> **DESCRIPTION OF THE TASK**
Output exactly the lines below, starting with the line that has "is an immunohistochemistry" and going on through the line that has "cells reveal moderate", both included, and no other lines.

----

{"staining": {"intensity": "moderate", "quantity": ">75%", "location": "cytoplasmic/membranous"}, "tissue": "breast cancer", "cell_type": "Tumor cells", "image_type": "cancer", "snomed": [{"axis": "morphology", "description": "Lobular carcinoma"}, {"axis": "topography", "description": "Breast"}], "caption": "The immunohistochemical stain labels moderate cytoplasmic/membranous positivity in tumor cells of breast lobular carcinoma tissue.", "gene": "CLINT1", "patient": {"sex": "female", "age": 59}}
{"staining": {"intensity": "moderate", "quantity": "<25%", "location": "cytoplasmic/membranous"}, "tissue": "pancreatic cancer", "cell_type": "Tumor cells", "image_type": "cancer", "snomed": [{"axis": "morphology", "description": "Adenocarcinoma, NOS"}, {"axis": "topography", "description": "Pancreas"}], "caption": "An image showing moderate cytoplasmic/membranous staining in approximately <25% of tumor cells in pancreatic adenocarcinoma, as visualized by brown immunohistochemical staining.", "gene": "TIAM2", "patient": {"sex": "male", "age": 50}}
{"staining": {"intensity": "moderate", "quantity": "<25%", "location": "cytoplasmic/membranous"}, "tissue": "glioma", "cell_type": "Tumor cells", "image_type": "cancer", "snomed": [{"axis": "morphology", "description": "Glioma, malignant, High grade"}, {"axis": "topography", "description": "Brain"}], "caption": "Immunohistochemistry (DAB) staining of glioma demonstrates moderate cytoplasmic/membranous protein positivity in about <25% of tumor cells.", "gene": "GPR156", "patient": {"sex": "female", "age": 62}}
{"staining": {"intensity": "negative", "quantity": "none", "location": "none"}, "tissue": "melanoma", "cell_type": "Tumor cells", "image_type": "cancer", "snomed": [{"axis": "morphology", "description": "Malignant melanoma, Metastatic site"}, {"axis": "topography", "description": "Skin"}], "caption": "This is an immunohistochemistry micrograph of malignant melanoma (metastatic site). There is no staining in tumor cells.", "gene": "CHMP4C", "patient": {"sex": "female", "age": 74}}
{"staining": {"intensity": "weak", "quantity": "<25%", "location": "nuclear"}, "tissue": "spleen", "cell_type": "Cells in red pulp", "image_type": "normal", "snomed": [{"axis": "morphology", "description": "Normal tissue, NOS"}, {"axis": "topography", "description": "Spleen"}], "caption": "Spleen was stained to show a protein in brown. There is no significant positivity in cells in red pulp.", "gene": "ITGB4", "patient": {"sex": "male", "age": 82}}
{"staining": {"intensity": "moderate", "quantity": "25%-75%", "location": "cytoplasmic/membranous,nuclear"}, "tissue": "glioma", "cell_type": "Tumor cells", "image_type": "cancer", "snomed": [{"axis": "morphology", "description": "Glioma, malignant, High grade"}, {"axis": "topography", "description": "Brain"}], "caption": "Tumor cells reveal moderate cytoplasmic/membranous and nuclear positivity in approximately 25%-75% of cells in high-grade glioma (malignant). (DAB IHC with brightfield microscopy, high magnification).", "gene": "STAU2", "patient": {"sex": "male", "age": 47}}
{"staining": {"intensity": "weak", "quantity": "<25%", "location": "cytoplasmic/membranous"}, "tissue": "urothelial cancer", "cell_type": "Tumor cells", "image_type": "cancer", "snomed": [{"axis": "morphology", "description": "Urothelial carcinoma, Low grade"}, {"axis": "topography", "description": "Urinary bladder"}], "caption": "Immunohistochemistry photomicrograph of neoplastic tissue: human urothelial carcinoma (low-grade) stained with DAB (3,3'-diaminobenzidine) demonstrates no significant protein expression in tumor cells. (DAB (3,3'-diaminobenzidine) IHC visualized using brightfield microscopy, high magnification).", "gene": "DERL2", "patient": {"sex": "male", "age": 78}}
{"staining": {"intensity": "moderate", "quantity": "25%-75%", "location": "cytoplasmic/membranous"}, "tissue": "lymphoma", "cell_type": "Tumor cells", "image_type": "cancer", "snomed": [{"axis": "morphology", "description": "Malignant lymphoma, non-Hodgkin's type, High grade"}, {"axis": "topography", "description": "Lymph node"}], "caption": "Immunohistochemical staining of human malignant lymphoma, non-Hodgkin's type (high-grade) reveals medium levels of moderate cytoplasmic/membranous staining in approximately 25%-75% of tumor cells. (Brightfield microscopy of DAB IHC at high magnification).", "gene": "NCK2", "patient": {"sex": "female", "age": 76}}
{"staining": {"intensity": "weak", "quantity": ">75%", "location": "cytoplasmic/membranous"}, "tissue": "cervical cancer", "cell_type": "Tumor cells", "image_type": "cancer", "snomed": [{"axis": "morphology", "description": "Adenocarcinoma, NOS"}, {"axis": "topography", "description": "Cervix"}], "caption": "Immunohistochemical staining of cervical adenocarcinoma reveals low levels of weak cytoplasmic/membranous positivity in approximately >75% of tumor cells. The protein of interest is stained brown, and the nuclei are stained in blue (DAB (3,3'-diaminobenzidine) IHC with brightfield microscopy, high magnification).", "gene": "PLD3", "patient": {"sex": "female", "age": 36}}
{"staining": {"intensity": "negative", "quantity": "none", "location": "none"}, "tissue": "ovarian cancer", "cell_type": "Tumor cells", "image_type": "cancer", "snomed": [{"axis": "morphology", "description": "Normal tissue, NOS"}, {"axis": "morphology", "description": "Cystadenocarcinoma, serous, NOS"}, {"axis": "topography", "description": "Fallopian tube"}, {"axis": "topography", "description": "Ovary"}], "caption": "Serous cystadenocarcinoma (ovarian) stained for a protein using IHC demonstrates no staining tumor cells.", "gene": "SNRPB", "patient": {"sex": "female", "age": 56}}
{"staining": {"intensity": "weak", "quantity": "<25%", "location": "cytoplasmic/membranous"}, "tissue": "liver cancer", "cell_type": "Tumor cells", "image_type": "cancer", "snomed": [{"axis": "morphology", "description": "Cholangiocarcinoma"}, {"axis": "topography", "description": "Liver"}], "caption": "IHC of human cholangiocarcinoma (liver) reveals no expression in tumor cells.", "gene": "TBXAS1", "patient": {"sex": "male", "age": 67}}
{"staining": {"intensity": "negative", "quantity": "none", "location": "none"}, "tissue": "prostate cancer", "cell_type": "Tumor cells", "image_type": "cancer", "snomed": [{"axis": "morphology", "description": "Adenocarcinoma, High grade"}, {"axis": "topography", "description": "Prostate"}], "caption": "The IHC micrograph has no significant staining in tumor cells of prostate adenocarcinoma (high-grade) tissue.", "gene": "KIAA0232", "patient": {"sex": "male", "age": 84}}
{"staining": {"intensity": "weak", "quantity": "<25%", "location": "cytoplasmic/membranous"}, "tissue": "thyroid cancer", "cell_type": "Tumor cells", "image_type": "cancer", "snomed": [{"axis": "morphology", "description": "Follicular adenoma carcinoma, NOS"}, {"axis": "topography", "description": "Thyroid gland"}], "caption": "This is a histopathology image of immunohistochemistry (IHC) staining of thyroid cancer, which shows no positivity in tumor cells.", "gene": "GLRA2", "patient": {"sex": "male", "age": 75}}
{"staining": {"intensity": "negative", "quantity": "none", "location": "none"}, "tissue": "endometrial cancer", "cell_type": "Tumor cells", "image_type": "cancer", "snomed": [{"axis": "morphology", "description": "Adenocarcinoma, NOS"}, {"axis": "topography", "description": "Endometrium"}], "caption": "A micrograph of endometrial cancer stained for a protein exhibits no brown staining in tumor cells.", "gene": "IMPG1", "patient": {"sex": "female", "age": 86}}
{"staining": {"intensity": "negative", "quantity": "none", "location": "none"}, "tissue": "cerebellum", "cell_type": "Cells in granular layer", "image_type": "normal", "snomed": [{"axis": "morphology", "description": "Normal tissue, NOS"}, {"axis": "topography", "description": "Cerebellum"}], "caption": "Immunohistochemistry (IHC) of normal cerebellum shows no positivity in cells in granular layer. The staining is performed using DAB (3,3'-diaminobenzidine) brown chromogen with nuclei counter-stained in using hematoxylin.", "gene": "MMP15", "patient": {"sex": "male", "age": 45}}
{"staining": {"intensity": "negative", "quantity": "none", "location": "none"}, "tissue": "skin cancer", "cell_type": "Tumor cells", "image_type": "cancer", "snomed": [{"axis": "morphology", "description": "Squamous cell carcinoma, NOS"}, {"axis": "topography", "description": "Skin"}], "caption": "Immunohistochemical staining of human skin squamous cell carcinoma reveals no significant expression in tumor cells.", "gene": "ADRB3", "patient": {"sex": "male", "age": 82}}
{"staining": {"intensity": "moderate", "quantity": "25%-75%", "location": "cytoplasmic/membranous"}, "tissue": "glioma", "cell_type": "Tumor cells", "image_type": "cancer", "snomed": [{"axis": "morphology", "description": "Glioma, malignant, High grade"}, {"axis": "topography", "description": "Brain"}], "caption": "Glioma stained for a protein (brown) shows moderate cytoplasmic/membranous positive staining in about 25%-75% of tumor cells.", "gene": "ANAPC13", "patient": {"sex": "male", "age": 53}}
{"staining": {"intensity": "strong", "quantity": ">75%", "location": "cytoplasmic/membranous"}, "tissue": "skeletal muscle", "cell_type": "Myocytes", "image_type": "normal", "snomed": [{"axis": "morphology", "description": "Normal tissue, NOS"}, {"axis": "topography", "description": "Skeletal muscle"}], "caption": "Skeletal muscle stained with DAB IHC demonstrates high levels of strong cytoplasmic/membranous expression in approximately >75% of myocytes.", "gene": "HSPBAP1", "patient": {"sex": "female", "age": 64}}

----

> **WORKED SOLUTION**
{"staining": {"intensity": "negative", "quantity": "none", "location": "none"}, "tissue": "melanoma", "cell_type": "Tumor cells", "image_type": "cancer", "snomed": [{"axis": "morphology", "description": "Malignant melanoma, Metastatic site"}, {"axis": "topography", "description": "Skin"}], "caption": "This is an immunohistochemistry micrograph of malignant melanoma (metastatic site). There is no staining in tumor cells.", "gene": "CHMP4C", "patient": {"sex": "female", "age": 74}}
{"staining": {"intensity": "weak", "quantity": "<25%", "location": "nuclear"}, "tissue": "spleen", "cell_type": "Cells in red pulp", "image_type": "normal", "snomed": [{"axis": "morphology", "description": "Normal tissue, NOS"}, {"axis": "topography", "description": "Spleen"}], "caption": "Spleen was stained to show a protein in brown. There is no significant positivity in cells in red pulp.", "gene": "ITGB4", "patient": {"sex": "male", "age": 82}}
{"staining": {"intensity": "moderate", "quantity": "25%-75%", "location": "cytoplasmic/membranous,nuclear"}, "tissue": "glioma", "cell_type": "Tumor cells", "image_type": "cancer", "snomed": [{"axis": "morphology", "description": "Glioma, malignant, High grade"}, {"axis": "topography", "description": "Brain"}], "caption": "Tumor cells reveal moderate cytoplasmic/membranous and nuclear positivity in approximately 25%-75% of cells in high-grade glioma (malignant). (DAB IHC with brightfield microscopy, high magnification).", "gene": "STAU2", "patient": {"sex": "male", "age": 47}}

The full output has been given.